Trusdale stayed there in the cell, eating grub from Mother’s Best, sleeping on the bunk, shitting and pissing in the bucket, which was emptied every two days. His father didn’t come to see him, because his father had gone foolish in his eighties, and was now being cared for by a couple of squaws, one Sioux and the other Cheyenne. Sometimes they stood on the porch of the deserted bunkhouse and sang hymns in harmony. His brother was in Nevada, hunting for silver.

Sometimes children came and stood in the alley outside his cell, chanting, “Hangman, hangman, come on down.” Sometimes men stood out there and threatened to cut off his privates. Once, Rebecca Cline’s mother came and said she would hang him herself, were she allowed. “How could you kill my baby?” she asked through the barred window. “She was only ten years old, and ’twas her birthday.”

“Ma’am,” Trusdale said, standing on the bunk so that he could look down at her upturned face. “I didn’t kill your baby nor no one.”

“Black liar,” she said, and went away.

Almost everyone in town attended the child’s funeral. The squaws went. Even the two whores who plied their trade in the Chuck-a-Luck went. Trusdale heard the singing from his cell, as he squatted over the bucket in the corner.

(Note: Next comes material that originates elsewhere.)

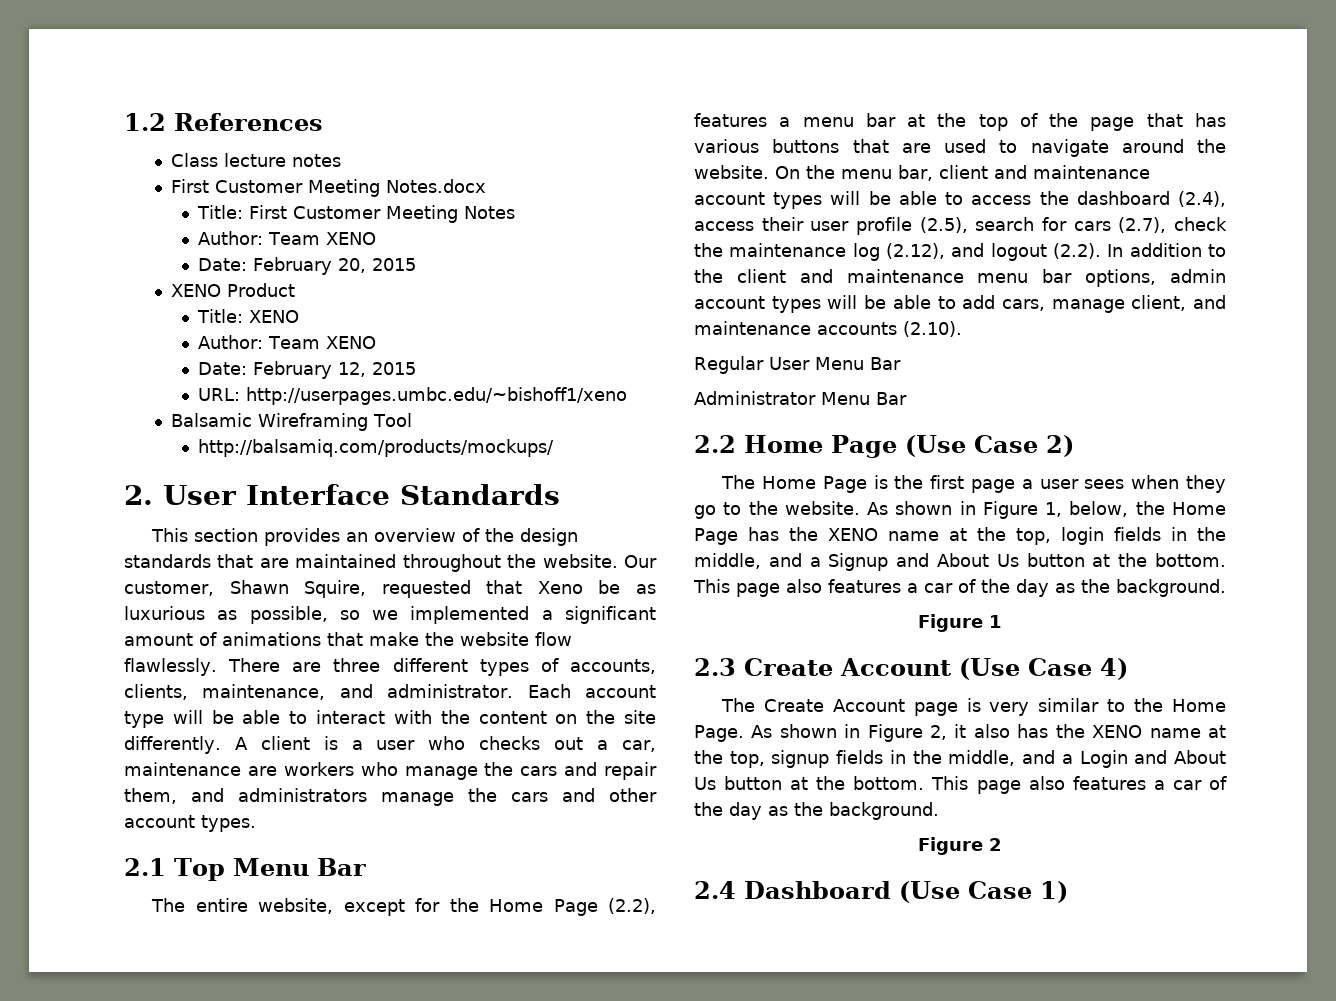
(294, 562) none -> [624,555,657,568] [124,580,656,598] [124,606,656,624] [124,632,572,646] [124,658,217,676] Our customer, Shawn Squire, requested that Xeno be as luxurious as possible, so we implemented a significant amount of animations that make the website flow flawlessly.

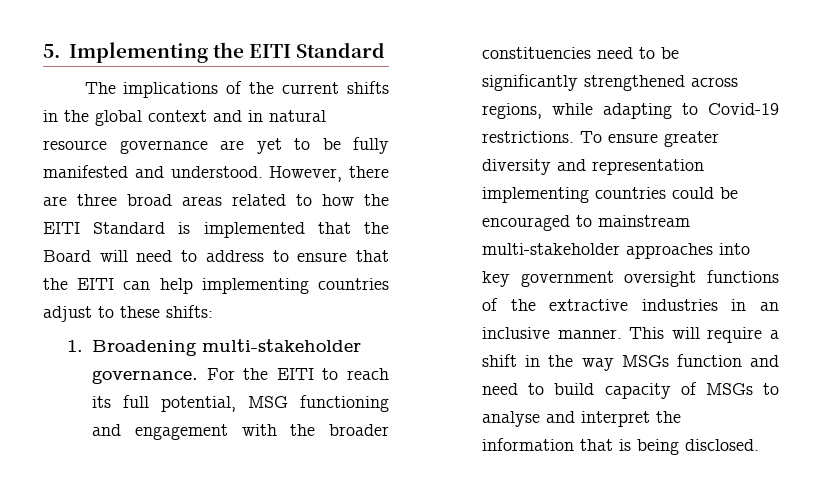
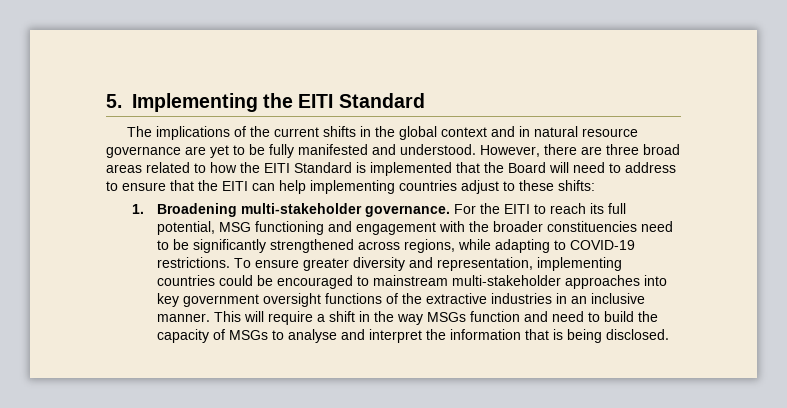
[708,103,779,115] Covid-19 -> [570,240,636,250] COVID-19
[592,159,705,175] representation -> [437,257,534,271] representation,
(595, 389) none -> [638,311,659,322] the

Sheriff Barclay telegraphed Fort Pierre, and after a week or so the circuit-riding judge came. He was newly appointed and young for the job, a dandy with long blond hair down his back like Wild Bill Hickok. His name was Roger Mizell. He wore small round spectacles, and in both the Chuck-a-Luck and Mother’s Best proved himself a man with an eye for the ladies, although he wore a wedding band.

There was no lawyer in town to serve as Trusdale’s defense, so Mizell called on George Andrews, owner of the mercantile, the hostelry, and the Good Rest Hotel. Andrews had got two years of higher education at a business school back East. He said he would serve as Trusdale’s attorney only if Mr. and Mrs. Cline agreed.

“Then go see them,” Mizell said. He was in the barbershop, tilted back in the chair and taking a shave. “Don’t let the grass grow under your feet.”

“Well,” Mr. Cline said, after Andrews had stated his business, “I got a question. If he doesn’t have someone to stand for him, can they still hang him?”

“That would not be American justice,” Andrews said. “And although we are not one of the United States just yet, we will be soon.”

“Can he wriggle out of it?” Mrs. Cline asked.

“No, ma’am,” Andrews said. “I don’t see how.”